Among the records below, one line contains "The diafyt smartpen"; copy that line and all that follow it, exactly as written.

# # #

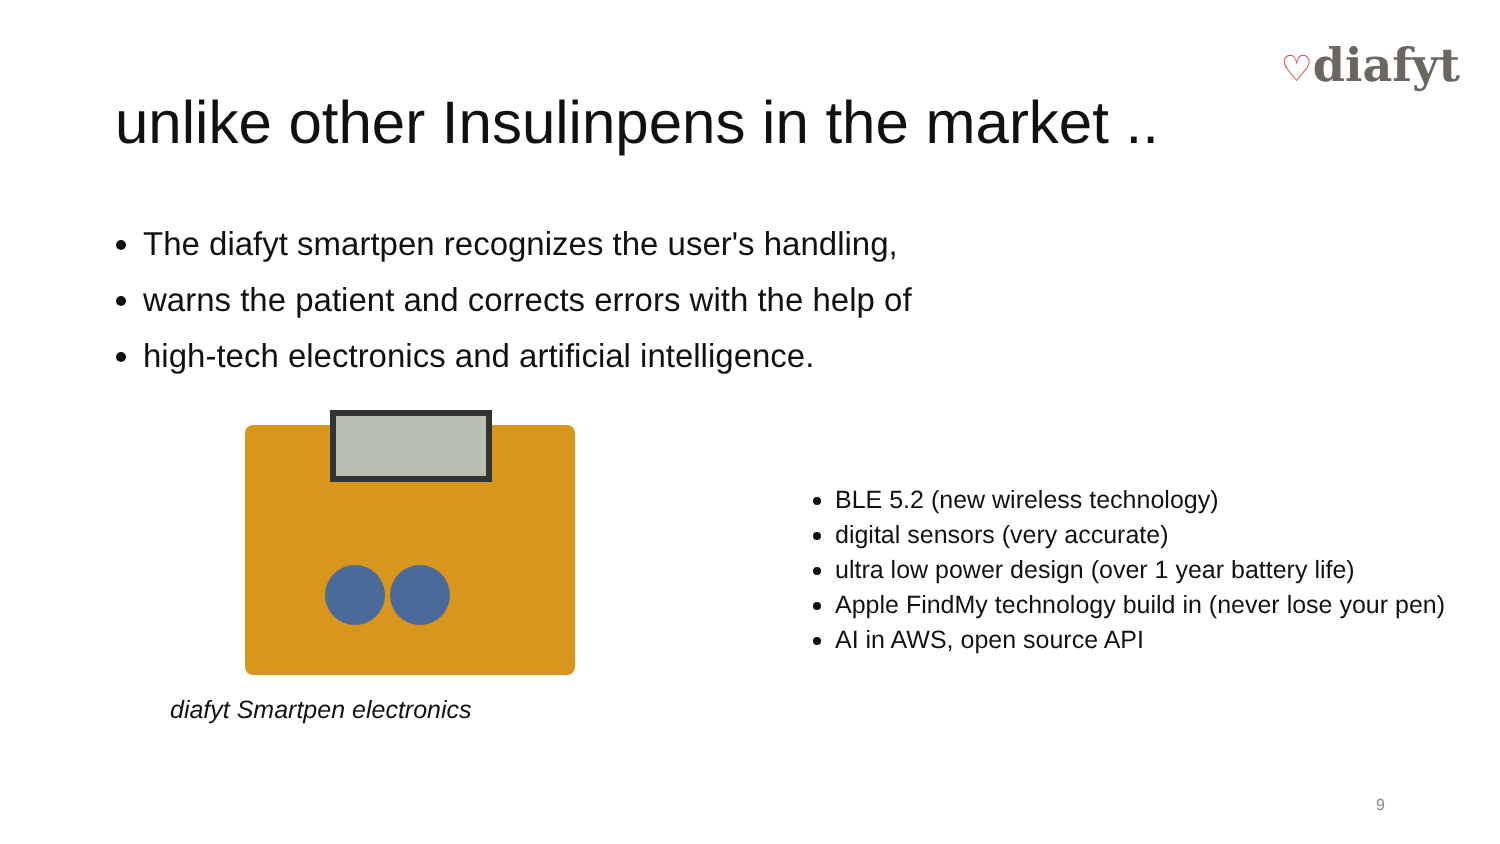♡diafyt
unlike other Insulinpens in the market ..
The diafyt smartpen recognizes the user's handling,
warns the patient and corrects errors with the help of
high-tech electronics and artificial intelligence.
diafyt Smartpen electronics
BLE 5.2 (new wireless technology)
digital sensors (very accurate)
ultra low power design (over 1 year battery life)
Apple FindMy technology build in (never lose your pen)
AI in AWS, open source API
9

# # #

→ **ANSWER AREA**
The diafyt smartpen recognizes the user's handling,
warns the patient and corrects errors with the help of
high-tech electronics and artificial intelligence.
diafyt Smartpen electronics
BLE 5.2 (new wireless technology)
digital sensors (very accurate)
ultra low power design (over 1 year battery life)
Apple FindMy technology build in (never lose your pen)
AI in AWS, open source API
9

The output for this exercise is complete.